日本人はチリ代表FWサンチェスを目指せ! 身長170センチの体に潜む“違い”とは?
意識すべきトレーニングコンセプト
ちなみに、樋口さんは育成年代の選手の指導にも力を入れている。サンチェスのような体を作るうえで大切なトレーニングについても話を聞くと、明確なコンセプトを持っており、それは3つの要素に分かれている。
「一つ目は一番の基礎とも言える部分で、関節の可動域の確保です。パフォーマンスを上げるにはまず関節の可動性が必要で、これがトレーニングピラミッドの底辺にあるものです。二つ目は支持性・安定性が必要な関節の周りにある筋肉を鍛えること。三つ目は体の外側にある大きな筋肉を鍛え、パフォーマンスを高めるというこの三要素です」
可動域が必要な関節は胸椎、股関節、足関節(足首)。反対に安定性が求められるのは腰椎という、いわゆる体幹に含まれる部分と肩甲骨周辺の肩甲帯。そして最後に鍛えるべき大きな筋肉というのは、前述した広背筋、大殿筋、ハムストリングが代表的なものだ。

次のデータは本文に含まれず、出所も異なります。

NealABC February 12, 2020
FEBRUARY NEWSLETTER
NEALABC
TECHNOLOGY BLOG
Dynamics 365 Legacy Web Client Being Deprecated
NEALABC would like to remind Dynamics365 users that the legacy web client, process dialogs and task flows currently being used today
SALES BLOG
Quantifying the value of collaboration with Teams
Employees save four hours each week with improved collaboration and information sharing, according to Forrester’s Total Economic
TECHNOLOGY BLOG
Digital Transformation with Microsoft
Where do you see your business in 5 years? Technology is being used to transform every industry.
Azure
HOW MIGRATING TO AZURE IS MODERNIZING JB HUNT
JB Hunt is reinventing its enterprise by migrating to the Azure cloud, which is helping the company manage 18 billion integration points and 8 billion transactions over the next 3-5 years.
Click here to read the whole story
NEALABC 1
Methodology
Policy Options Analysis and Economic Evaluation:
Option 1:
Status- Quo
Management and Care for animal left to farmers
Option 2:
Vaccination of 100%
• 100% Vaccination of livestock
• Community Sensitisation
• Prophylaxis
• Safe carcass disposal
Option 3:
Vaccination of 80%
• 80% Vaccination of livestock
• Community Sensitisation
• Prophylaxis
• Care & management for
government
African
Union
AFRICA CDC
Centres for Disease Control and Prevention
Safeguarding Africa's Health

「これらを順番に一つずつ鍛えていくとしたら相当な時間がかかってしまいますが、育成年代から始めていけば確実に積み上げていくことができます」
こうしたコンセプトに基づいた体づくりは、当然育成年代から取り組むべき課題だが、実際に徹底した管理がなされているかと言われればそうではない。高校生年代の選手も指導する樋口さんによれば、名門校と呼ばれる学校でも十分なトレーニングが行われていないという。

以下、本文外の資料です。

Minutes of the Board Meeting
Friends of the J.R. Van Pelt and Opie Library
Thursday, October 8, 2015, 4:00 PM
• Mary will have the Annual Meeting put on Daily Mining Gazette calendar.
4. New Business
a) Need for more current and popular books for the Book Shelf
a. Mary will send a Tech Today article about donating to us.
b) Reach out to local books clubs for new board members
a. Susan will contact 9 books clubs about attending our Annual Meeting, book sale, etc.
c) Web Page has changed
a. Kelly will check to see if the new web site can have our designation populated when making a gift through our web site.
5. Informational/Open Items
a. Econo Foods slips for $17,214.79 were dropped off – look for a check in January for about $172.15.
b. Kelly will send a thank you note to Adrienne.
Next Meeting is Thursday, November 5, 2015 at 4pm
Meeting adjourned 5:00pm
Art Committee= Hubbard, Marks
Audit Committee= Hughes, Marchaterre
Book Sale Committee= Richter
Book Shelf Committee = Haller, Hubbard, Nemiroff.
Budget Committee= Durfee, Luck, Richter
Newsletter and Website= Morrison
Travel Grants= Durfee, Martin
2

「体を作る上での地図を描けていない。よく言われる例えで、『地図を持たずに富士山を上るようなものだ』と。地図を持っていれば最短のルートで上ることができるのに、今の育成年代の子たちは地図を持たずに闇雲に進んでいる子どもが多い。行き当たりばったりで富士山を登ろうとしては、結局頂上には辿り着けないですよね。鍛えるうえで、まずは地図を描けるかどうかというのは重要です。僕のようなトレーナーとしては、そういう部分を教えることができるかが“質”と言えますね。知っていれば応えられる。知らなければ何も言えないですから」
理想の体づくりのためには、トレーニングのメソッドはもちろん、栄養バランスを考えた食事も摂らなければいけないことは言うまでもないことだ。アスリートの体づくりに、本屋に並ぶような「1週間で○○」、「これだけやればOK」というような方法はどこにもなく、日々の積み重ねが重要となる。
日本からサンチェスのような理想的な体型の選手は生まれるのか。そのためには、育成年代から正しい知識を取り入れていかなければならないことは間違いない。
<Profile>
樋口敦(ひぐち・あつし)
理学療法士、元ファジアーノ岡山トレーナー。現在は独立し、サッカー選手のトレーナーや「全てのビジネスマンをアスリート化する」をコンセプトにボディメイクやコンディショニングにも従事。SNSを通じて多くの高校生年代から指導依頼も受けている。